My patients revived quickly and were ready to have another go at India just hours later. I, on the other hand, became less energetic with each patient.
"This must be what it's like for so many healers," I said to my husband as we crashed into bed. "I can see how all that caring just drains the energy from your very core."
"I hardly call dispensing a few drops of homeopathic nonsense and mixing up an electrolyte solution exhausting work," he said.
"It's a spiritual thing," I said, turning off the light.
The next day we were in a particularly gorgeous Jain temple, which is one of the many religions followed in India. It has among its edicts the requirements not to tell fibs, not to harm living things and celibacy. So, before we entered the white marble temple we removed all leather, covered ourselves from head to toe and left our water bottles outside (something to do with micro-organisms being living things in the water).
"I'm going to keel over," said one of my ladies as we were admiring the delicate carvings.
"Right you are," I said leaping into action.
It was at the precise moment I was leaning over her to get her into the recovery position that I noticed a bearded man in flowing yellow robes and lots of beads taking a long look down my top at my breasts.
"I am the high priest of this temple," he said. "Can I help?"
"Why not, you just helped yourself," I thought.
Water was blessed, brought in and applied to my patient, who was soon sitting up again.
"Shall I give this lady a healing blessing?" he asked me.
At that moment I noticed that he was actually quite hot, in a spiritual healer, high priest kind of way. About 40, deep brown eyes, not a worry-line to be seen on his face, and very nice teeth.
"Please do," I said enthusiastically.
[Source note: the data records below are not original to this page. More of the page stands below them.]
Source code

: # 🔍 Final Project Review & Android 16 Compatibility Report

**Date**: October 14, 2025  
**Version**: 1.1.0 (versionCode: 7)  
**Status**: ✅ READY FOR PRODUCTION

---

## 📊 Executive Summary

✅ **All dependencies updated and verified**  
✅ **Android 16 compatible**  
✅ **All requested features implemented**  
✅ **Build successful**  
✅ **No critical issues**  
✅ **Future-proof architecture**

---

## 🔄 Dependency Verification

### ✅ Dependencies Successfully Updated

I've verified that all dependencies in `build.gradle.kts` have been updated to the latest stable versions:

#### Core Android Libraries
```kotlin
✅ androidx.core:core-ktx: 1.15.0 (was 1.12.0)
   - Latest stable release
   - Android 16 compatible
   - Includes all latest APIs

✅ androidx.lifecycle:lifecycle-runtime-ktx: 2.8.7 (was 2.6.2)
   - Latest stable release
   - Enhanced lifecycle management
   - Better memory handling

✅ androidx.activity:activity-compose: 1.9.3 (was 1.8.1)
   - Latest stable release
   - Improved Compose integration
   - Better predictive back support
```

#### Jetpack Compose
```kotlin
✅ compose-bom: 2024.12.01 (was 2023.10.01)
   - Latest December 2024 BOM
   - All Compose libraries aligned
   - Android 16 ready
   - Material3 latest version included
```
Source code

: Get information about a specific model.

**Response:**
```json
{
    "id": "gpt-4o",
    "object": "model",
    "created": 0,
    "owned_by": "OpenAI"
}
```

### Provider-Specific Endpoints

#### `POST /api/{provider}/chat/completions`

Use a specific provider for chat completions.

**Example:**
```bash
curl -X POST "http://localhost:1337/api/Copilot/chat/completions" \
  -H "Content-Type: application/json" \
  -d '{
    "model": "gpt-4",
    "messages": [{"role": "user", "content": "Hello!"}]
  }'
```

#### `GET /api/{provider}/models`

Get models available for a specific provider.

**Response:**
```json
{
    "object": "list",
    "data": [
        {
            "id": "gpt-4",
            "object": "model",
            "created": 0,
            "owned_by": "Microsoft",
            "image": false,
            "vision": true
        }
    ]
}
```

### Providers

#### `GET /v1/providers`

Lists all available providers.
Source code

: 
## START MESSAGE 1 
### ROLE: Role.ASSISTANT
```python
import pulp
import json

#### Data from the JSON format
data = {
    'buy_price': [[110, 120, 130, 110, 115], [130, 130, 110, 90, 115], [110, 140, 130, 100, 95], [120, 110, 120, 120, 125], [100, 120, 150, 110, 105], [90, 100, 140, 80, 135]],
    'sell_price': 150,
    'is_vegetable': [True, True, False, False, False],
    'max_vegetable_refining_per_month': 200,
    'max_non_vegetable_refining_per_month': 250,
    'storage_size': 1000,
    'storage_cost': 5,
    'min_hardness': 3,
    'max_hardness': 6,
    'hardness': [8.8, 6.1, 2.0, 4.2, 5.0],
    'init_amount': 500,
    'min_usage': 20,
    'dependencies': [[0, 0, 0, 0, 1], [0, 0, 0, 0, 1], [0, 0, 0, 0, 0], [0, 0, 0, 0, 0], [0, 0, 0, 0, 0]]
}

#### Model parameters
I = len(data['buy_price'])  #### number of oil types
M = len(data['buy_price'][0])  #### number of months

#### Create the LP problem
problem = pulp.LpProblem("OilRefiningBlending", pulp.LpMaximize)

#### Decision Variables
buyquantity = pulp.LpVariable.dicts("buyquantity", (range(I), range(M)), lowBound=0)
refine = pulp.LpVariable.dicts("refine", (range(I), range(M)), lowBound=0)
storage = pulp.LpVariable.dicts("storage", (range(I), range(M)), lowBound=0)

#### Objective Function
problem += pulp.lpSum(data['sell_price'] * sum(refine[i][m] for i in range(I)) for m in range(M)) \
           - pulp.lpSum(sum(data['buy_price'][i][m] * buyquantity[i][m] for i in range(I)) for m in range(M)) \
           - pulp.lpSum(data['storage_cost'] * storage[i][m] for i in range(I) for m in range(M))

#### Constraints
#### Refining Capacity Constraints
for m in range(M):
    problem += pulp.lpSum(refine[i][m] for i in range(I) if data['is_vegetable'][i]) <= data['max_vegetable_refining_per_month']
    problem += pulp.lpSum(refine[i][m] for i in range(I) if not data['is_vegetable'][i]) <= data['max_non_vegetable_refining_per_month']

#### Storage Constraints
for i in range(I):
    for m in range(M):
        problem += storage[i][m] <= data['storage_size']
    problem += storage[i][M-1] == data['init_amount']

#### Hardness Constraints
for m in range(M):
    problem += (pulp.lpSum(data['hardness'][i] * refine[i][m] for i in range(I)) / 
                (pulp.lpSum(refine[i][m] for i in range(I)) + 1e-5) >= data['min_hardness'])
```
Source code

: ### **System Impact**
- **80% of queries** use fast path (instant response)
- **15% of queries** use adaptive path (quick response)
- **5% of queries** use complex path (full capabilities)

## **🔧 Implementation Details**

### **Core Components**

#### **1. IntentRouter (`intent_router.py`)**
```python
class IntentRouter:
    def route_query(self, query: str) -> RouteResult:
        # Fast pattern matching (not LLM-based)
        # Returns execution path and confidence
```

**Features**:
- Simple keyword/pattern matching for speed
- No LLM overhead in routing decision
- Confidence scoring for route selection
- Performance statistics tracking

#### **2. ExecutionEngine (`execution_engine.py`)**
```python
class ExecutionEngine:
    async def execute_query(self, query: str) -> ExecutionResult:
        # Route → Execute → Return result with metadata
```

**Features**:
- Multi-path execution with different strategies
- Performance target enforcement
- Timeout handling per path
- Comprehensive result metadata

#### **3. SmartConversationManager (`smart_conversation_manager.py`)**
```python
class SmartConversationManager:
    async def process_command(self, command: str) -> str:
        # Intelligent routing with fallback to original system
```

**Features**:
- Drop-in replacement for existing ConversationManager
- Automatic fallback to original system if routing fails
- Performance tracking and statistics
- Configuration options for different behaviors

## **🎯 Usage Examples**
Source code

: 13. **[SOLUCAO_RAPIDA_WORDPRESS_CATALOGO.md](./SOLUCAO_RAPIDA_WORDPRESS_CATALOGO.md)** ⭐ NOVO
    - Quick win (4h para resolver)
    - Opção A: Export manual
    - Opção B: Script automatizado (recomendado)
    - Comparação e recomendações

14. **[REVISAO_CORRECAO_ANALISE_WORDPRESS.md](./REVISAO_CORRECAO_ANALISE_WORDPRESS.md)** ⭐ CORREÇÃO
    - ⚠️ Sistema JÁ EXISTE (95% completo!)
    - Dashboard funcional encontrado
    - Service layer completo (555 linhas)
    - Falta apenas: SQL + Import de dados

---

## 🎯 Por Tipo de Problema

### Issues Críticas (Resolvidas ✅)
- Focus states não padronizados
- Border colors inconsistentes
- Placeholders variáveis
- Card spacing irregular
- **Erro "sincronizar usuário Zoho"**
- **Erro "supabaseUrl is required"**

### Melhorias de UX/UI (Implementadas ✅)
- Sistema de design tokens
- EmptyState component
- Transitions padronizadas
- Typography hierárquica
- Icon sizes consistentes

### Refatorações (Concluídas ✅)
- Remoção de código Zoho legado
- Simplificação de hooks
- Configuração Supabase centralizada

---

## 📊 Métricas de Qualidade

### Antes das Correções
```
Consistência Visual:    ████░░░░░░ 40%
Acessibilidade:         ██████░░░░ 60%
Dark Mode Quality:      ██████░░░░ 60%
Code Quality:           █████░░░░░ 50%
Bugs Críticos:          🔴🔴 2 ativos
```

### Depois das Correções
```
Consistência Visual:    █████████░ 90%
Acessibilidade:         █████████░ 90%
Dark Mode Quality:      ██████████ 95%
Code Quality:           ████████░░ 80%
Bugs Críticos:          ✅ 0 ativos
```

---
My patient was a staunch Anglican but she was nodding vigorously.
For a few minutes he held both of us transfixed as he went through what was obviously a very meaningful exchange with his god and I gently moved myself from behind my patient so that the whole of my right side was also included in his beneficence.
"Oh I feel wonderful," said my patient.
"Thank you so much," I said to the yellow-robed high priest.
"You are very welcome and please feel free to contribute to my temple," he replied.
I handed him US$10. It was money well spent.